Text provided -

The MIT team uses unlabeled instructional videos and accompanying text transcripts from websites like YouTube as training data to overcome these issues. The training process is divided into two parts: first, a machine-learning model is taught to understand what actions occur at specific times throughout the video, creating a global representation. Second, the model is trained to focus on particular regions where the action occurs, generating a local representation. This allows the model to concentrate on relevant objects and actions rather than the entire scene.

The researchers also incorporate an additional component to mitigate misalignments between narration and video, such as when a chef talks about an action before actually performing it. To develop a more realistic solution, they focus on uncut videos that span several minutes, in contrast to most AI techniques that train using few-second, trimmed clips showing only one action.

Evaluating their approach required MIT researchers to create a new benchmark dataset using a novel annotation technique that effectively identifies multistep actions. Instead of drawing boxes around important objects, users mark the intersection of objects, such as when a knife edge cuts a tomato. This innovative method enables the model to learn from more natural, uncut videos and accurately pinpoint complex actions’ start and end times.

The MIT team’s approach has significant implications for various domains, from eCommerce to education. By eliminating the need for costly and time-consuming human annotation, their method enables AI models to learn from a vast array of unlabeled instructional videos, making the training process more efficient and allowing the models to generalize across different tasks and domains.

In eCommerce, this technology could help shoppers quickly find the information they need in product videos, such as demonstrations of specific features or assembly instructions. By identifying critical moments within the video, the AI model can provide users with links to relevant content, which may enhance the overall shopping experience.

Video Summaries for Education

Video Summarizer AI and Mindstamp are focusing on educational video content by providing multilingual and interactive summaries that aim to improve learning productivity and accessibility.

Video Summarizer AI’s creator, Klym Zhuravlov-Iuzefovych, stated that it enables an increase in the productivity of video-based learning, allowing students to interact with video lectures in their native language, potentially removing language barriers and promoting inclusivity.

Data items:

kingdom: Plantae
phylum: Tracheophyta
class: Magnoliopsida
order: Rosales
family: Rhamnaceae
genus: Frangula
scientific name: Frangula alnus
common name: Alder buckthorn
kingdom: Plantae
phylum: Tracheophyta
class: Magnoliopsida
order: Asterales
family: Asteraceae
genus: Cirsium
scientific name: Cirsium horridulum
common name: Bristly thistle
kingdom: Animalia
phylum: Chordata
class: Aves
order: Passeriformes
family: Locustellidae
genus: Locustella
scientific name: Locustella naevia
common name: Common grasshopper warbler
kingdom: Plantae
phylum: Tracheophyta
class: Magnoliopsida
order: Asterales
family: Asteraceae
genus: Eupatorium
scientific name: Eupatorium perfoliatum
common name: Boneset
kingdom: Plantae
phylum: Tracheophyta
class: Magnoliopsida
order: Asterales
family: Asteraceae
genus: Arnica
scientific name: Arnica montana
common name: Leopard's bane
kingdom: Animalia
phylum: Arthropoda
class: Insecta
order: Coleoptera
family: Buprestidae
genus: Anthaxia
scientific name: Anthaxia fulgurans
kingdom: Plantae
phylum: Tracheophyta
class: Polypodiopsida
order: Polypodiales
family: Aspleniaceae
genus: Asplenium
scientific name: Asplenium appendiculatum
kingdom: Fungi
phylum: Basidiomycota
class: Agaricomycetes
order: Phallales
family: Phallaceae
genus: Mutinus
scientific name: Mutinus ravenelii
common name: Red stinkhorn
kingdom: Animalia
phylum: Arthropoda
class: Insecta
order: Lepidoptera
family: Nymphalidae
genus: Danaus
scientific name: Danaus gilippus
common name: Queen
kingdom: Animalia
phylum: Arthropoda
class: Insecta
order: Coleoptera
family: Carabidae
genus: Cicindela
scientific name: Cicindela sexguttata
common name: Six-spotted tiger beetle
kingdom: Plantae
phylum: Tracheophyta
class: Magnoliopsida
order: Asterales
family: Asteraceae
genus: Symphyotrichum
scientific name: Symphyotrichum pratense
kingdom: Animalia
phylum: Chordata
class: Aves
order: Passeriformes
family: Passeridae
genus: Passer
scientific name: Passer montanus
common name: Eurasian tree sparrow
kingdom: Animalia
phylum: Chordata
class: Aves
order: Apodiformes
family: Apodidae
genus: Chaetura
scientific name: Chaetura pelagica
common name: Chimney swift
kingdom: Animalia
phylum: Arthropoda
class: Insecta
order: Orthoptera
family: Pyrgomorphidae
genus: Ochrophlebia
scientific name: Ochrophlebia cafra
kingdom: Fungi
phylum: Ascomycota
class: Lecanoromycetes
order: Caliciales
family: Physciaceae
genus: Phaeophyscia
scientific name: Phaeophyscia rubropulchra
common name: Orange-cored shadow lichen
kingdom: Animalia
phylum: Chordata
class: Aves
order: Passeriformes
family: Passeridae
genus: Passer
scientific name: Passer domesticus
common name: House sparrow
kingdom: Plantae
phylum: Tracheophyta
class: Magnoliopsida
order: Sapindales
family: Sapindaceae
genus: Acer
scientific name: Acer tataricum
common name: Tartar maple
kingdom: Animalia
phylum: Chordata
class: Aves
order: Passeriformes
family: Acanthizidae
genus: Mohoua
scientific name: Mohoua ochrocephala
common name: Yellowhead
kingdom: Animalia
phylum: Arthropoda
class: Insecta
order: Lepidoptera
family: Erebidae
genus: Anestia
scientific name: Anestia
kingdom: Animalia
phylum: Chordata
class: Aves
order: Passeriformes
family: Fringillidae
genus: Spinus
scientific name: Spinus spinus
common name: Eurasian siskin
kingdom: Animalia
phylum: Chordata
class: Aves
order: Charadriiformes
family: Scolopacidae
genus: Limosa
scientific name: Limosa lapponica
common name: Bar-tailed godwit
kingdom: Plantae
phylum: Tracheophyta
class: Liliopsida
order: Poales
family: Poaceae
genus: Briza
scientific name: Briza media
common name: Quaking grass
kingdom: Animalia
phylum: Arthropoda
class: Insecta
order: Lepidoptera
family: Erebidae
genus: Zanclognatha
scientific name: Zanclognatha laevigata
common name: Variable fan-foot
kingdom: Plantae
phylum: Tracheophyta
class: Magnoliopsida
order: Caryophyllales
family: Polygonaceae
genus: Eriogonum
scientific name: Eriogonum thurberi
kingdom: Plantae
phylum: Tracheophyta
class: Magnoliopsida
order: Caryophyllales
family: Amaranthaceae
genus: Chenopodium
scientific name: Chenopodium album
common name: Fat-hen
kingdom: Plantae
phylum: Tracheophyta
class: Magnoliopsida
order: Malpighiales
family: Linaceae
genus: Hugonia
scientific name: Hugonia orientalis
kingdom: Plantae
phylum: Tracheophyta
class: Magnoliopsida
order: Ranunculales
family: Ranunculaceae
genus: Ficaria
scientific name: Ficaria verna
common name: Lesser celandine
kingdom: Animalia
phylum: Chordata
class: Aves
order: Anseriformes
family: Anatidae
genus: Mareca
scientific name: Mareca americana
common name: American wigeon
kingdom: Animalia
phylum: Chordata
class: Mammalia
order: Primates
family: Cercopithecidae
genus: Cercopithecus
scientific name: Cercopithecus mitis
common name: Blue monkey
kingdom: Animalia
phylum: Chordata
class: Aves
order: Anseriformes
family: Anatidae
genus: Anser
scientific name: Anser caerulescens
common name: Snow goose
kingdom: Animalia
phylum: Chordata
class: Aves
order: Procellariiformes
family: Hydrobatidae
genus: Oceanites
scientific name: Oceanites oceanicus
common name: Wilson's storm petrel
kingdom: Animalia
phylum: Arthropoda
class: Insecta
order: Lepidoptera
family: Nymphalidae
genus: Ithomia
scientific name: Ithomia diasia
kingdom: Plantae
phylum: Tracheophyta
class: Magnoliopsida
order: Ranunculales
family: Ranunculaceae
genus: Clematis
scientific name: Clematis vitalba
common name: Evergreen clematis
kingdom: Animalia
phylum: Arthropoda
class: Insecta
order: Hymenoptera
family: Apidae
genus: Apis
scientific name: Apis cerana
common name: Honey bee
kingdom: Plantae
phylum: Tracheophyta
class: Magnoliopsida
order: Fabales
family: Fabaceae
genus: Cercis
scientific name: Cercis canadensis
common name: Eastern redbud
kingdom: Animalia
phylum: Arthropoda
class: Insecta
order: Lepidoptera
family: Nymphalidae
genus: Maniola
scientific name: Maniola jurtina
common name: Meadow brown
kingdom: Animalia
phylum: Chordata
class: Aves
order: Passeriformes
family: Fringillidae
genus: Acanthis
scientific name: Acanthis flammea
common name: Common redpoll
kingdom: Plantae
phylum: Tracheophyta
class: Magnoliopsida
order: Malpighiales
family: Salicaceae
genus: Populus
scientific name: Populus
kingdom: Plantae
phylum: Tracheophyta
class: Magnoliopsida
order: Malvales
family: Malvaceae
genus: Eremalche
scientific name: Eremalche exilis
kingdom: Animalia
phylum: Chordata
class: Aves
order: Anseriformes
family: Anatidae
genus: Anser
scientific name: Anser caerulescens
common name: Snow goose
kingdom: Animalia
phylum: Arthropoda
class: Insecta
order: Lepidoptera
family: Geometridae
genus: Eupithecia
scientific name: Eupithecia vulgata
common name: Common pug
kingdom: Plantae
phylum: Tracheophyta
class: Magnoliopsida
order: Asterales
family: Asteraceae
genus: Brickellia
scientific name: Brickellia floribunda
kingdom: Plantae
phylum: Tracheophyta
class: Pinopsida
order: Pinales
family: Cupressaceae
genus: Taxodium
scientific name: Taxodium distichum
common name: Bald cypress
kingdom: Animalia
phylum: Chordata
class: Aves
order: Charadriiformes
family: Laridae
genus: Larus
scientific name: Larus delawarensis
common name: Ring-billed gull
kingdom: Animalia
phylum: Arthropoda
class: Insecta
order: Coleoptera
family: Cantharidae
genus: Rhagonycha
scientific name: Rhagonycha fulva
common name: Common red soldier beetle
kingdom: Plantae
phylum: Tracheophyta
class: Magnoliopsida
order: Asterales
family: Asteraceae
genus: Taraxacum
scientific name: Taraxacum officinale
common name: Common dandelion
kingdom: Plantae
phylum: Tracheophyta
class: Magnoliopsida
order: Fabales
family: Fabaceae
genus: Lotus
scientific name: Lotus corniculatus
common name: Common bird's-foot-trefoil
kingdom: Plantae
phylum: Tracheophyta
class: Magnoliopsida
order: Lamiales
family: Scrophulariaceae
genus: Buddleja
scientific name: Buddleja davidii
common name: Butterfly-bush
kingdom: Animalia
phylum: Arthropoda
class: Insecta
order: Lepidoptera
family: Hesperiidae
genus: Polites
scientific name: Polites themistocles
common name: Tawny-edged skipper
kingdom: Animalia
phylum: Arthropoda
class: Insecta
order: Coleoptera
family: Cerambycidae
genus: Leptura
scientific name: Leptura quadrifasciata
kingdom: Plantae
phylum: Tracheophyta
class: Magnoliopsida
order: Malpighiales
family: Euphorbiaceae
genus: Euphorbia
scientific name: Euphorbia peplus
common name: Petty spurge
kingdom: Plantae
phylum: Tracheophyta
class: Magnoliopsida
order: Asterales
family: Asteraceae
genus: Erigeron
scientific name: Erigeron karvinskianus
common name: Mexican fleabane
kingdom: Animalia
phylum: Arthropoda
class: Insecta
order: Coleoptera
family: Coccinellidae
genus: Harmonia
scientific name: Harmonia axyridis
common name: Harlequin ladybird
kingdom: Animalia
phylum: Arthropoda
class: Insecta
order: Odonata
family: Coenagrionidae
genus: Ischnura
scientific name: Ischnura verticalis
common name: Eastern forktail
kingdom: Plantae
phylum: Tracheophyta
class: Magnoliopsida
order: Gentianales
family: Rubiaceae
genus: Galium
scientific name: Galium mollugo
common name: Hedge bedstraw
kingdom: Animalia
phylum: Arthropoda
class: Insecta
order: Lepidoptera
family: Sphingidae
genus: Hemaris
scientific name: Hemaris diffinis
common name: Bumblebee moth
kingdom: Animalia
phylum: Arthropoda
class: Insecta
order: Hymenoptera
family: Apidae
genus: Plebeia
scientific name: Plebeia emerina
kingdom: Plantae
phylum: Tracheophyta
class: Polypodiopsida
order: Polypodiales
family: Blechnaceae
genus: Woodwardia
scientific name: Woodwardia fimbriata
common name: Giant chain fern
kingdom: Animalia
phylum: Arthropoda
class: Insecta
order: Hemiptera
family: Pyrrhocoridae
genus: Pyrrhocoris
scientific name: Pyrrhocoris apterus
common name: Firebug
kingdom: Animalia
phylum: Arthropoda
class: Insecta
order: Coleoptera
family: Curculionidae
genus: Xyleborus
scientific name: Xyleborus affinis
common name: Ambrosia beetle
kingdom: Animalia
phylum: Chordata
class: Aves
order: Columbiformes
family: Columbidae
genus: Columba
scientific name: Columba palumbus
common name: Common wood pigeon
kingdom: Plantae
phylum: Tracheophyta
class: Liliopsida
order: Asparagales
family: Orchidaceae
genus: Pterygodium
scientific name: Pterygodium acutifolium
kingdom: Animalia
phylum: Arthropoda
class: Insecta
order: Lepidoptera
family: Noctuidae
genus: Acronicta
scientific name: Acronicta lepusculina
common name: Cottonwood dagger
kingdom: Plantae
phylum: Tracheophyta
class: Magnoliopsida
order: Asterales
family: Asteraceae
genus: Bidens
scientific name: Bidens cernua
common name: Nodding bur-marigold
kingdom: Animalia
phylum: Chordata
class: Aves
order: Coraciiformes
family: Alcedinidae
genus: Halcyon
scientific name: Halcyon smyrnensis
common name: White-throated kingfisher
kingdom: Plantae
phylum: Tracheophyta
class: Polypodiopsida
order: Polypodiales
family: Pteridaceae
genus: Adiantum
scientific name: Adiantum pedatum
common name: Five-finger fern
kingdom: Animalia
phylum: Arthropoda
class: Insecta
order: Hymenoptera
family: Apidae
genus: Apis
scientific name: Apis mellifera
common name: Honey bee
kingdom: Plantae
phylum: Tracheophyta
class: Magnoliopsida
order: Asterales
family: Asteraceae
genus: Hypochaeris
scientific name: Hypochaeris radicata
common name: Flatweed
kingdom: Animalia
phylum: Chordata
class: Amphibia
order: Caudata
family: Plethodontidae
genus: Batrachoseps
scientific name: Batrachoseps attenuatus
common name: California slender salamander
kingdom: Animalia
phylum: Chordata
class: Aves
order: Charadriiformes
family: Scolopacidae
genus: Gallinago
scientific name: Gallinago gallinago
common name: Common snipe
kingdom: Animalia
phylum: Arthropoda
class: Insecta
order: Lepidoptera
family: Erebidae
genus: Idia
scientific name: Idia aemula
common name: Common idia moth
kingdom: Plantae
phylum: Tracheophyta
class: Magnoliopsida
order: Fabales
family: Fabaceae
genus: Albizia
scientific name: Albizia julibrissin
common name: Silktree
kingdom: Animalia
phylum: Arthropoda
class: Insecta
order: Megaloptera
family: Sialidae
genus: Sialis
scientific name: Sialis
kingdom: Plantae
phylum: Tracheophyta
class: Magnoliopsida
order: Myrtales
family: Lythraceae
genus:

List of tasks -
1) In the article on AI learning from instructional videos, what do users mark instead of drawing boxes around important objects?
2) Pick up the article on AI learning from instructional videos after its last sentence and continue it.

Answers below -
1) They mark the intersection of objects, such as when a knife edge cuts a tomato.

2)
Mindstamp’s AI-powered platform aims to create interactive elements within the video. Lindenberg explained, “By using AI to analyze videos, the AI can produce a series of interactive elements within the video, including questions to verify understanding, links to third-party data sources to add additional insight, links to further AI explanations of topics, and more. Effectively, the video becomes an interactive educational or training resource.”

Moreover, Lindenberg noted that “AI can identify critical pieces of a video and dynamically create chaptering, links, references and branching between videos,” which may further enhance the educational value of video content.

Video Summarizer AI is built on a custom GPT (generative pretrained transformer) model, designed to comprehend and summarize complex and lengthy educational material across various subjects and academic levels. The tool’s integration with the ChatGPT interface and OpenAI’s technology offers a user experience on desktop and mobile devices.

Beyond shopping and education, MIT research and tools like Mindstamp could streamline video-based employee training and telemedicine. As video content becomes increasingly central to online life, AI innovations from MIT, IBM, Video Summarizer AI, and Mindstamp could impact customer experience, learning productivity, and inclusivity.

While these technologies show potential, it is essential to approach claims about their effectiveness cautiously and await further research and real-world testing to fully understand their impact on eCommerce, education and other domains. As these technologies evolve and integrate, they may create a new era of user-friendly, efficient, and inclusive video-based experiences across various industries. However, more evidence is needed to substantiate these claims and determine the extent of their impact.